Kisah perjalanan menuju Islam gadis asal Islandia ini cukup menarik. Betapa tidak, seperti pengakuannya, di negaranya Islam hampir tak ada gema, saking minoritasnya. Dia sedikit tahu Islam justru ketika melakukan kontak dengan temannya, juga dari Islandia, yang sedang ikut pertukaran pelajar di Indonesia. Lalu, satu ketika, dia dapat beasiswa untuk belajar di AS. Dalam rombongannya ada seorang mahasiswa asal Mesir. Dari pemuda Mesir inilah dia mulai tahu Islam lebih jauh. Alhasil, di Amerika dia lebih banyak mencari tahu Islam hingga akhirnya bersyahadah melalui fasilitas chating di internet. Aminah, begitu namanya selepas memeluk Islam, menceritakan kisah uniknya.
00O00
“Nama saya Aminah dan memeluk Islam pada 31 Januari 1999 di usia 23 tahun. ?Saya sendiri lahir di Islandia pada tahun 1976. Keluarga besar saya semuanya anggota jamaah gereja Protestan. Saya sendiri termasuk di dalamnya dan aktif di sekolah minggu. Begitupun, kendati agama senantiasa hadir dalam keseharian namun hal itu tak banyak berperan banyak dalam perjalanan hidup saya,” tutur Aminah di awal kisahnya.
Lingkungan gereja
Sejak kecil memang dia sudah hidup dalam lingkungan agamis. Misalnya, di sekolah tempat Aminah belajar, rutin diadakan program kemah musim panas yang dikoordinir oleh sebuah organisasi berafiliasi agama Kristen. Lalu, nenek Aminah juga sering menemani sebelum tidur. Bahkan sang nenek juga mengajarkan doa tertentu di kala hendak tidur.? Namun, seperti diakui Aminah, keluarganya tidaklah begitu sering ke gereja dan agama juga tidak tampak berpengaruh dalam kehidupan sehari-hari keluarga mereka.

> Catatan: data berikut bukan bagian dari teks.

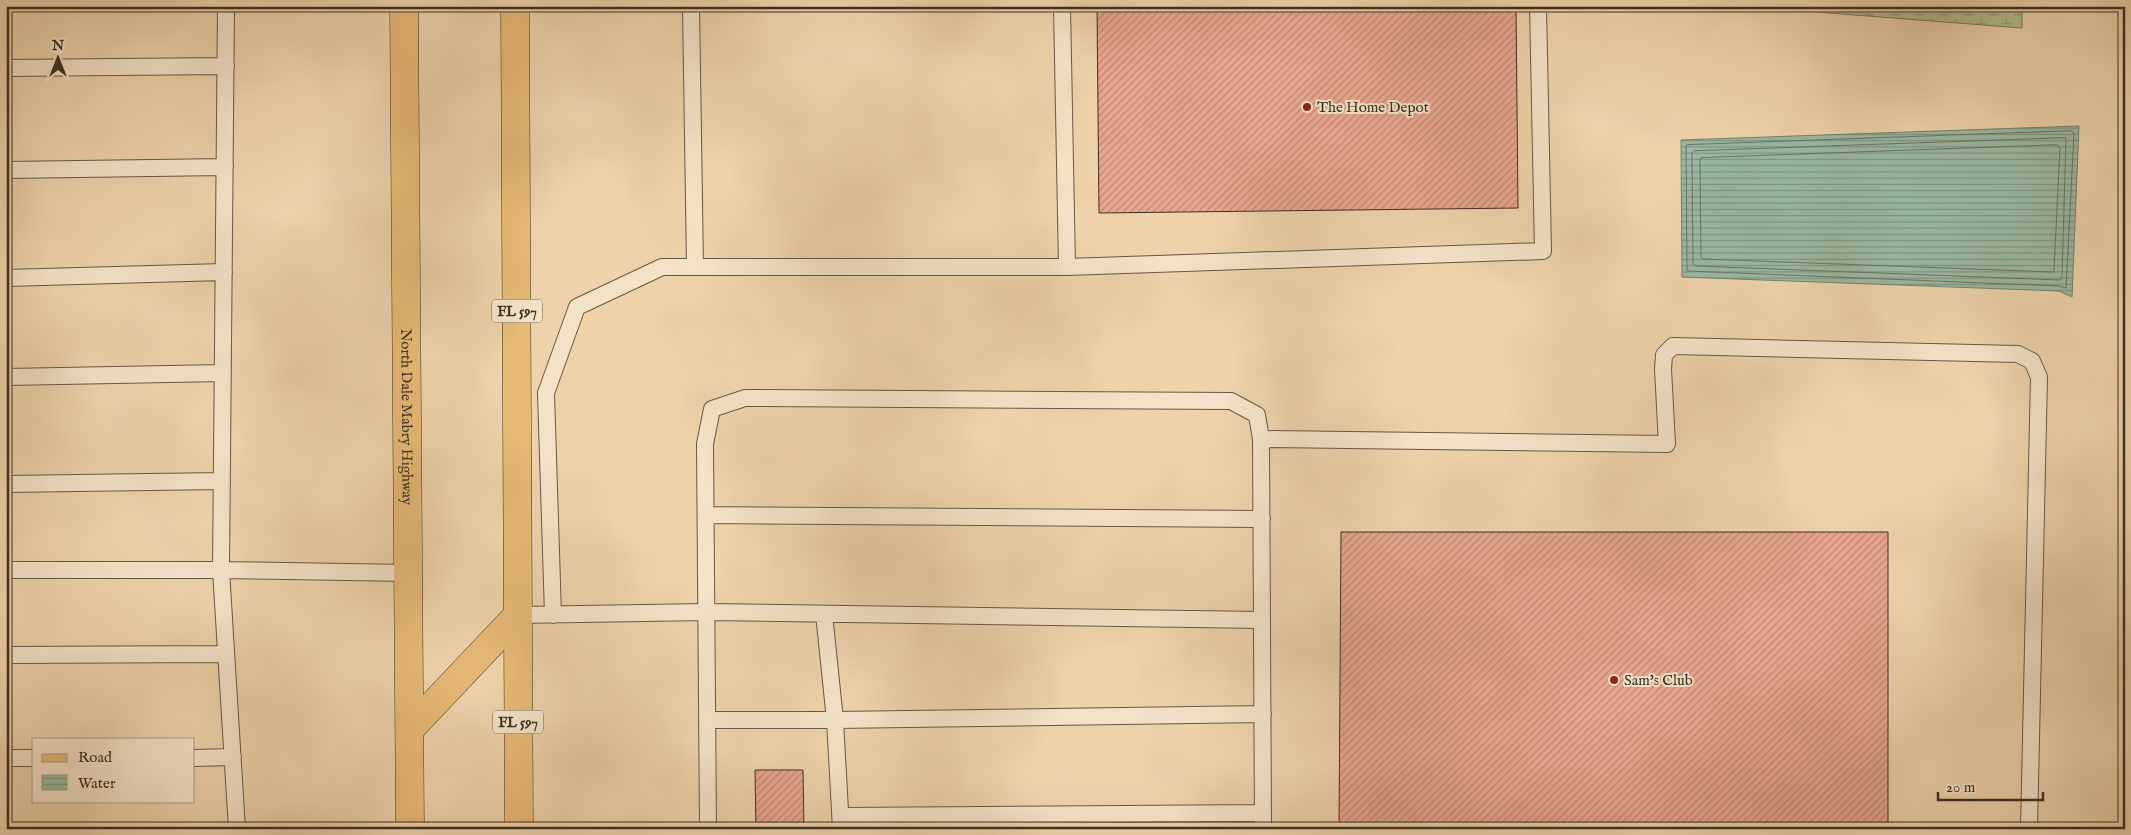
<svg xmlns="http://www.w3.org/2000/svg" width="2131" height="835" viewBox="0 0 2131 835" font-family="'IM FELL English',serif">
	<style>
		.wetland { fill: url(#wetland-marsh); stroke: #787657 }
		.water { fill: url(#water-rules); stroke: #74826f }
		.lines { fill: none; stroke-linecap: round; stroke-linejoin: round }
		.shore { stroke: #6b7462; stroke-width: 1 }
		.building { fill: url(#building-hatch); stroke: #3c3022 }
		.lane-casing { stroke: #685844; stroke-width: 18 }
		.primary-casing { stroke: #3c3022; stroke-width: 29 }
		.lane { stroke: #f3e2c8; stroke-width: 16 }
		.primary { stroke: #e6b975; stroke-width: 28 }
		.poi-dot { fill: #8f2418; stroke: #f3e2c8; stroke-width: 2 }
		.labels { text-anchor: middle; stroke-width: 4; stroke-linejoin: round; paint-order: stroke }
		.shield { fill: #f3e2c8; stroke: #736554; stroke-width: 1 }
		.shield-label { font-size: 14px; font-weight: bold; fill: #3c3022 }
		.poi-label { font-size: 15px; fill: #3c3022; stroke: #f3e2c8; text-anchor: start }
		.street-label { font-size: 15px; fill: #3c3022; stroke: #f3e2c8 }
	</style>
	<defs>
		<pattern id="wetland-marsh" width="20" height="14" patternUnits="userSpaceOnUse" patternTransform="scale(1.25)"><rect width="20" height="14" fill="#b3bd8c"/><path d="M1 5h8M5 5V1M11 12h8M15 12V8" fill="none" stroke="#939a72"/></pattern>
		<pattern id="water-rules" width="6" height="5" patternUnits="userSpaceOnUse" patternTransform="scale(1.25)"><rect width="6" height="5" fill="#9ab8a3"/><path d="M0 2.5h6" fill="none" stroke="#7f9684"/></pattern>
		<pattern id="building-hatch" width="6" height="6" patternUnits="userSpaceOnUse" patternTransform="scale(1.25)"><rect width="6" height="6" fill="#e8a68e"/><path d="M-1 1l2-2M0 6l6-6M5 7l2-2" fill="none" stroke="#bd8874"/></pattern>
	</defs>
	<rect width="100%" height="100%" fill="#edd2aa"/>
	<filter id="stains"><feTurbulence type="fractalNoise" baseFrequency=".004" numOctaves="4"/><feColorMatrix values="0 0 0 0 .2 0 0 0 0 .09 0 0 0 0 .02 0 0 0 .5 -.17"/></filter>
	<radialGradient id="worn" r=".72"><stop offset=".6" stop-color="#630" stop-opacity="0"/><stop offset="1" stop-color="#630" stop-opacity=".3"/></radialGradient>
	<path class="wetland" d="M1739 6H2022V28Z"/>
	<path class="water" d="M2079 126 2072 297 2059 291 1682 277 1681 140Z"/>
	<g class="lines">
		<path class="shore" d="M2072 131 2074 134 2066 288 2059 286 1687 271 1686 147 1687 145Z
			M2066 138 2062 277 2060 280 1696 266 1693 264 1692 153 1694 151Z
			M2058 145 2060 148 2054 270 2053 272 1703 259 1701 257 1700 160 1701 158Z"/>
	</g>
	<path class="building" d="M1097 6H1516L1518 208 1099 213Z
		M1341 532H1888V829H1339Z
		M755 770H803L804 829H756Z"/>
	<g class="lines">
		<defs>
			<path id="lane" d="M226 6 221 570 409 573
				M691 6 695 267
				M6 68 226 66
				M6 170 225 167
				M1067 267 1543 251 1538 6
				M6 278 224 272
				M6 377 223 373
				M1261 439 1667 444 1663 369 1664 355 1673 346 2018 354 2032 361 2039 377 2029 829
				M6 484 222 481
				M706 515 1262 519
				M6 570H221L237 829
				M824 614 835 720 841 829
				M518 615 706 612 1262 620
				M553 615 546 393 577 307 662 267H1067L1062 6
				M6 655 226 654
				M707 720H835L1263 714
				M6 758H34
				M194 758 233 757
				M841 816 1263 813
				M708 829 705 444 712 409 745 398 1231 401 1257 415 1261 439 1263 829"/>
			<g id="primary">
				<path id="s1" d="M404 6 410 829"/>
				<path d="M515 6 519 829"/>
				<path d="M410 729 518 615"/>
			</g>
		</defs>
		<use href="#lane" class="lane-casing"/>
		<use href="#primary" class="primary-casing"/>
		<use href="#lane" class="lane"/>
		<use href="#primary" class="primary"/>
	</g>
	<g class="poi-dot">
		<circle cx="1307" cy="107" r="5"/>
		<circle cx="1614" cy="680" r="5"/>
	</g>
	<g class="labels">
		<g class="shield">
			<rect x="492" y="299.5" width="50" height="23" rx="4"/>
			<rect x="493" y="710.5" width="50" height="23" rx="4"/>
		</g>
		<g class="shield-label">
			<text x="517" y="316">FL 597</text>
			<text x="518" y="727">FL 597</text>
		</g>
		<g class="poi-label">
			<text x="1317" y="112">The Home Depot</text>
			<text x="1624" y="685">Sam's Club</text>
		</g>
		<g class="street-label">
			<text dy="5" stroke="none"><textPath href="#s1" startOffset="411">North Dale Mabry Highway</textPath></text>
		</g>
	</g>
	<rect width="2131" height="835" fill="none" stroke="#edd2aa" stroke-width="25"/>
	<rect x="8" y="8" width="2116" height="820" fill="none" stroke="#3c3022" stroke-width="2.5"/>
	<rect x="12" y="12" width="2106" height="810" fill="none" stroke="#3c3022"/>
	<rect x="32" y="738" width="162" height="65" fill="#f3e2c8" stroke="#aa9b86"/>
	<rect x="42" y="754" width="25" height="8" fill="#e6b975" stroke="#aa9b86"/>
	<text x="78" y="762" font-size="15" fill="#3c3022">Road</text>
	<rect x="42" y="775" width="25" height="15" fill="url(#water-rules)" stroke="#aa9b86"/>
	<text x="78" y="788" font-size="15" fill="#3c3022">Water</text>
	<g transform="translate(58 58)" stroke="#f3e2c8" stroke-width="4" paint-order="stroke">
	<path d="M0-4L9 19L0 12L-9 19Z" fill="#3c3022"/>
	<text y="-8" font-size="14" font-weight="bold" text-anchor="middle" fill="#3c3022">N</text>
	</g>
	<path d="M1938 792v8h105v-8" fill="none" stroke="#3c3022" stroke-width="2.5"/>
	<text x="1946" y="792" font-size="15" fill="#3c3022" stroke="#f3e2c8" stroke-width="4" paint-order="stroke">20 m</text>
	<rect width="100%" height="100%" filter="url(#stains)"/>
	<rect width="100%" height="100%" fill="url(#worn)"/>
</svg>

“Oya di Islandia ada tradisi gereja bagi remaja yang beranjak dewasa, yakni di usia 14 tahun mereka ?musti dibaptis. Nah ketika itu saya dihadapkan pada satu kondisi, apa saya juga musti dibaptis atau tidak? ?Apa saya sudah cukup dewasa dan sudah pantas dibaptis? Waktu itu, saya sangat yakin adanya tuhan. Bahkan boleh dibilang tingkat keyakinan saya ini melebihi orang-orang lain. Jadi sudah pantas untuk dibaptis. Saya merasa, jika tidak melakukan itu maka sama saja tidak percaya adanya tuhan. Buat saya yang aktif ke gereja tentu hal ini sangat tragis,” tutur Aminah yang akhirnya memilih dibaptis oleh gereja.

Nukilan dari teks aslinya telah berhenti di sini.